Staffordshire County Council (24 006 633)
Category : Planning > Planning applications
Decision : Closed after initial enquiries
Decision date : 17 Sep 2024
The Ombudsman's final decision:
Summary: We will not investigate this complaint about the Council’s response in its role as a statutory consultee on a planning application. We do not consider the complainant has suffered a sufficient personal injustice which warrants an investigation.
The complaint
- Mr X complains the Council refused to provide a substantive response to his enquiry about its statutory consultee response to the local planning authority (LPA).
The Ombudsman’s role and powers
- We investigate complaints about ‘maladministration’ and ‘service failure’, which we call ‘fault’. We must also consider whether any fault has had an adverse impact on the person making the complaint, which we call ‘injustice’. We provide a free service but must use public money carefully. We do not start or continue an investigation if we decide any injustice is not significant enough to justify our involvement.

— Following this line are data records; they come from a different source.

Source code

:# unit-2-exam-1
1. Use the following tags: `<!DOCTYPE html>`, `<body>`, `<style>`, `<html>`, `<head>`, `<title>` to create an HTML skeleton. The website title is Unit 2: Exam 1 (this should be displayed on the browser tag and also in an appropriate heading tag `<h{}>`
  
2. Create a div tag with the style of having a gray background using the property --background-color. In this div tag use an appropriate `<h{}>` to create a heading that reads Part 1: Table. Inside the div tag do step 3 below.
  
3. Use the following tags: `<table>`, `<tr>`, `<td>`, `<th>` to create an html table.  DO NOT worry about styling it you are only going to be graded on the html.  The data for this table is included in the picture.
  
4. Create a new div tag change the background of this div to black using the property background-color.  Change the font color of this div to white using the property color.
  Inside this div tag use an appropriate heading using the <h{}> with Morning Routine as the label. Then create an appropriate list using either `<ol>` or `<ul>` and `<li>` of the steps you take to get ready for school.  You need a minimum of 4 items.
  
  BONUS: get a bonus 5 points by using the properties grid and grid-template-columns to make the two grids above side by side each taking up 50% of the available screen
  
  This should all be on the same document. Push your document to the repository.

(Local Government Act 1974, section 24A(6), as amended, section 34(B))
How I considered this complaint
- I considered information provided by Mr X .
- I considered the Ombudsman’s Assessment Code.
My assessment
- The Council, in its role as local highway authority, is a statutory consultee on planning applications received by the LPA.
- The LPA asked the Council to comment on a planning application it had received for a site near Mr X’s home.
- Mr X disagrees with the Council’s response to the consultation. He asked the Council to justify its comments and provide more information.
- The Council confirms that planning application is still live. It says it will not correspond with third parties who are neither the planning applicant nor the LPA. It directed Mr X to the LPA for a response to questions about the planning process.
- I understand Mr X believes the Council is responsible for a delay in the LPA making a decision on the planning application. However, the Council is not required to engage in correspondence with third parties in its role as statutory consultee. I have seen no evidence to show the Council’s comments have caused any delay in the planning process. The LPA can extend its decision-making period for planning applications with the agreement of the applicant. Third parties such as Mr X have no rights in this regard.
Final decision
- We will not investigate Mr X’s complaint. I understand Mr X and his family have found the fact a neighbouring business has put in a planning application stressful. However, the application has yet been determined. Also the LPA may decide not to approve it. Therefore I do not consider Mr X has suffered a significant personal injustice which justifies an investigation.